И обе хохотали беззаботно, отложив на потом все неприятные мысли и решения.
       Через три дня Люська пришла на первичный осмотр. Врач – пожилая усталая женщина - глянула на Люську строго:
- Где ты раньше была? Уже 12-13 недель. И беременность первая. Поздно. Будешь рожать!
- А за деньги? Шибко надо! - Люська еще пыталась найти выход из лабиринта ошибок и вернуться на свой светлый жизненный путь.
- Ни за какие деньги тебе  никто ничего не сделает. Поздно, нельзя, законом запрещено. Ты меня хорошо поняла?
   Она была врач, но говорила учительским тоном, будто доказывала перед Люськой хорошо известную ей теорему. Доказательство  было стройным и логичным, но, как эту новую теорему применять в решении задач из задачника своей судьбы, Люська не понимала. Она хлопала глазами, чтоб не разреветься прямо здесь, а усталая докторша продолжала:
 - Ставлю тебя на учёт, если всё пойдет хорошо, будешь приходить раз в месяц, - и дала целый веер направлений на будущие анализы.
    Люська почувствовала, что попала в конвейер, ей определили место на транспортёрной ленте и сказали: сиди и не рыпайся. Да и рыпаться некуда.
   Она вспомнила экскурсию на птицефабрику, еще с техникумом, вспомнила длинные транспортёры, заполненные теплыми яйцами, из которых, в конце концов, появлялись цыплята, и ощутила себя таким божьим яичком, в котором уже сидит крошечная новая жизнь.
        Прежде Люська терзалась неизвестностью, страдала от двусмысленности своего положения, от угрызений совести и, больше всего, от необходимости принимать решение. Люська почувствовала такое облегчение, что чуть не взлетела птицей: решение было уже принято. И не она приняла его. Решение приняли за неё, а она только подчинилась ему. Кто принял это решение? Врач?

       Зойку новость озадачила. Она приняла её, как цифровой показатель, с которым спорить бесполезно.  Надо всё под этот показатель подогнать, чтобы баланс сошелся.
 Люська осталась у Зойки. Через месяц они вместе въезжали в  комнату на улице Полярной. Вместе пережили комариное лето и почти всю навигацию. Они дежурили на приёмке товаров, считали, взвешивали, а по ночам сочиняли акты на бой, естественную убыть, усушку и утруску.
        Родила Люська в конце сентября. Из роддома её забирала Зойка со своим  кавалером. Ему  и выдали новорожденного.
 
       Заминка вышла в ЗАГСе, когда Люська получала на Василия метрическое свидетельство. Графу про мать заполнили  по справке из роддома: Зверева Людмила Васильевна.
-Вы в браке не состоите? – допрашивала ответственная работница ЗАГСа,  налегая на частицу " не". – Кто отец ребенка?

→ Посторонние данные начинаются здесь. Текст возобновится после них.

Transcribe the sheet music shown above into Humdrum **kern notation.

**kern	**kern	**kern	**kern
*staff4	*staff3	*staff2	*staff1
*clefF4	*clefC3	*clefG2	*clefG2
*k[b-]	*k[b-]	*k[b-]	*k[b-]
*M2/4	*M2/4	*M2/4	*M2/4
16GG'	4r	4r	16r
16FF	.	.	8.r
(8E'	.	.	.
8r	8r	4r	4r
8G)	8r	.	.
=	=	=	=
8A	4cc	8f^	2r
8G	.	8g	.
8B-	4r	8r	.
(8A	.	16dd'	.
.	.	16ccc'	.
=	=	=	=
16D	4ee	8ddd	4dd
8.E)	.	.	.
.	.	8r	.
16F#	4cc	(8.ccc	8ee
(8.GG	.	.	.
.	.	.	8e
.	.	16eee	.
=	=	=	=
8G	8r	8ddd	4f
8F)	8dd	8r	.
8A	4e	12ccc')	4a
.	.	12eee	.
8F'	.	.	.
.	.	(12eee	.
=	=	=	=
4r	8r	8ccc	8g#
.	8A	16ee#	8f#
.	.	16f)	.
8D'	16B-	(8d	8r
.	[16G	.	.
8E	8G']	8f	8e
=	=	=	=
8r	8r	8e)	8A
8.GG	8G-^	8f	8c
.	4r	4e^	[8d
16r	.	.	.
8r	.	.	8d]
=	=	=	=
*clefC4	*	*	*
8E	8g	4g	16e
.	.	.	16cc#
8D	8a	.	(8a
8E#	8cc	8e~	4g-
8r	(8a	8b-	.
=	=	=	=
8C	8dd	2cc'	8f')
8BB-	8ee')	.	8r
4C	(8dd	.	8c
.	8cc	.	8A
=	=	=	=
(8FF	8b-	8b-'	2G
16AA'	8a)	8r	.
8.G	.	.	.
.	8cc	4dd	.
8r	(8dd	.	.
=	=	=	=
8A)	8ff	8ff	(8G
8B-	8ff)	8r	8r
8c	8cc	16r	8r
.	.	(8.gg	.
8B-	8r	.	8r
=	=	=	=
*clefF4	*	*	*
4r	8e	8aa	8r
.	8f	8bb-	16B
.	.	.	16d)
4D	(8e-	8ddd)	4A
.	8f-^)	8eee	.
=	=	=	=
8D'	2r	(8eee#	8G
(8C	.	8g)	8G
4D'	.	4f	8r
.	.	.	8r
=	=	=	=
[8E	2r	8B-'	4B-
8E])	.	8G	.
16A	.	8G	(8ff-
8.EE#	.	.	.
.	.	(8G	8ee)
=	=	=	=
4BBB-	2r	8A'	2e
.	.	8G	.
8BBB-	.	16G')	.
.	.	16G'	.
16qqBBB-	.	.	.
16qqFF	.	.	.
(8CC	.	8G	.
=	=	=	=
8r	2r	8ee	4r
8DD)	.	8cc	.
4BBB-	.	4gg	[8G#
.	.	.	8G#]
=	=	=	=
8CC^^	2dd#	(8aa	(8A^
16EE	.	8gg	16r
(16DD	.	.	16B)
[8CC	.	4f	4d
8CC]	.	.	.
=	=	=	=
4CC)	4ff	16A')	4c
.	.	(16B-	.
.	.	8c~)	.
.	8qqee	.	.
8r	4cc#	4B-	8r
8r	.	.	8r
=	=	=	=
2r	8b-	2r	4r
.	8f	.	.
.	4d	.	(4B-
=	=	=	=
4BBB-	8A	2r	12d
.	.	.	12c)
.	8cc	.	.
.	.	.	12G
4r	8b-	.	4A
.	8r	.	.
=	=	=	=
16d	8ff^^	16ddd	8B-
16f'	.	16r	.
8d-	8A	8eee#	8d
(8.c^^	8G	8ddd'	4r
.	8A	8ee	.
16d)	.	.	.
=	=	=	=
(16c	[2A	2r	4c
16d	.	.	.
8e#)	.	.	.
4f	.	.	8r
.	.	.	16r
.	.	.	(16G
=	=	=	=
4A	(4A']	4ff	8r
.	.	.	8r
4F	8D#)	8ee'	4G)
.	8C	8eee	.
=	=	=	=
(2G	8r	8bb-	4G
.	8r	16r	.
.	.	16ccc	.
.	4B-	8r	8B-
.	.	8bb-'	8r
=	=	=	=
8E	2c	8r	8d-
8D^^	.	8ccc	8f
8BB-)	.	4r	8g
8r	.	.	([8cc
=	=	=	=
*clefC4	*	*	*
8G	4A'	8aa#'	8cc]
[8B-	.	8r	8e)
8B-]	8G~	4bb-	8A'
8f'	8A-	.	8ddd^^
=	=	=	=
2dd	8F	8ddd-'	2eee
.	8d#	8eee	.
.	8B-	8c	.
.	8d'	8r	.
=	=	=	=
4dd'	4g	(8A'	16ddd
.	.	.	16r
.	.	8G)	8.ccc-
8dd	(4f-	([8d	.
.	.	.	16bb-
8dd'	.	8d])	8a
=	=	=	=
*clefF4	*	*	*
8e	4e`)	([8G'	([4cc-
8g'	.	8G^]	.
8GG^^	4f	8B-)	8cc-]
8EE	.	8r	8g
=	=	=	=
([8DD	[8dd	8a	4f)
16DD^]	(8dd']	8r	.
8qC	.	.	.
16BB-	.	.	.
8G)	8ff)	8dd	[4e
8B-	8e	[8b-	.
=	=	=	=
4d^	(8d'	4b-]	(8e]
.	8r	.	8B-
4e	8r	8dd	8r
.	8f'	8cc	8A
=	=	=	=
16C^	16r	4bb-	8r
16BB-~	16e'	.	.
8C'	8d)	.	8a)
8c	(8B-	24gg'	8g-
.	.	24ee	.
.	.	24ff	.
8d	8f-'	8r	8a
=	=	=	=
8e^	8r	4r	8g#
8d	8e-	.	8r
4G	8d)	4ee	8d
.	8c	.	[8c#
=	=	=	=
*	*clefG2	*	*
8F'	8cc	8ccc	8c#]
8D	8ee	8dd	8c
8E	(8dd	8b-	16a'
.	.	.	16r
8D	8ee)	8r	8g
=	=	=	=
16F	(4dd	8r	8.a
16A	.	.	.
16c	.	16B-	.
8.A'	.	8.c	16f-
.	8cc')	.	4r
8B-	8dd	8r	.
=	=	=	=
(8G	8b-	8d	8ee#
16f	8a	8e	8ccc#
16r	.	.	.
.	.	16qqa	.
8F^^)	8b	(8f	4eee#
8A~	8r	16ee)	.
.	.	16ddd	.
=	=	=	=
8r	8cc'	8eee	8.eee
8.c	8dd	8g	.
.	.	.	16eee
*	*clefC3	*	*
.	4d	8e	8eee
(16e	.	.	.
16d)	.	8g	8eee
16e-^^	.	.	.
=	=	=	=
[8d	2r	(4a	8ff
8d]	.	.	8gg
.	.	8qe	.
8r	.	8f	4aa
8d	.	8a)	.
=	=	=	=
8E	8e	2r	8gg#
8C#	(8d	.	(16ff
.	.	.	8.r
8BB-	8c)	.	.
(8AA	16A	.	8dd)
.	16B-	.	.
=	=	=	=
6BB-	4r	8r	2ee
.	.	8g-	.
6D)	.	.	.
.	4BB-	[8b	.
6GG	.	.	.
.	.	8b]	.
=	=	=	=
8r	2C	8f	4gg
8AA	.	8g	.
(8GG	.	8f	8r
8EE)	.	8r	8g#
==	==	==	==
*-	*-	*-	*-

 - Витя, фамилии  не знаю, - как последняя двоечница пролепетала Люська.
 - Нет такого имени – Витя! Есть Виктор, и есть Виталий. Кто же отец ребенка?
 - Не знаю,- еще больше растерялась Люська.
       Тут  осмелела Зойка и грамотно так сказала:
- Пиши ВИктор ГЮго*, - и привет парижской богоматери! Написали: Иван Иванович Иванов. А важно ли это?

    В посёлок Люська возвращалась в октябре. Почти без видимости, по приборам теплоход нащупывал фарватер в Обской губе. Поверхность воды превратилась в ледяное крошево, уходившее на покой солнце было  тусклым, и берега прятались в тумане. На пристани Люську поджидала хромая  Надя. Она пронзила девку жалостливым взглядом, обняла, и её широкое лицо расползлось в слезливой улыбке:
-Молодец, что  не оступилась, - она тараторила извечной своей скороговоркой.- Я  ведь  чё думала тогда в пекарне? Чё ты на аборт лЕтишь!
 Надя перешла на шёпот:
 - Не ты первая, не ты последняя!  И, хоть русский, тоже хорошо. Крепкий да здоровый будет. Назвала-то как?
- Василием, - опустила глаза Люська.
- И это хорошо,  в память отца, однако. Он ведь мне братом доводился. Уволюсь я, к тебе жить перЕйду – вынянчу внука! А ты работай, трудись, у тебя  всё впереди! Хорошо хоть - не оступилась!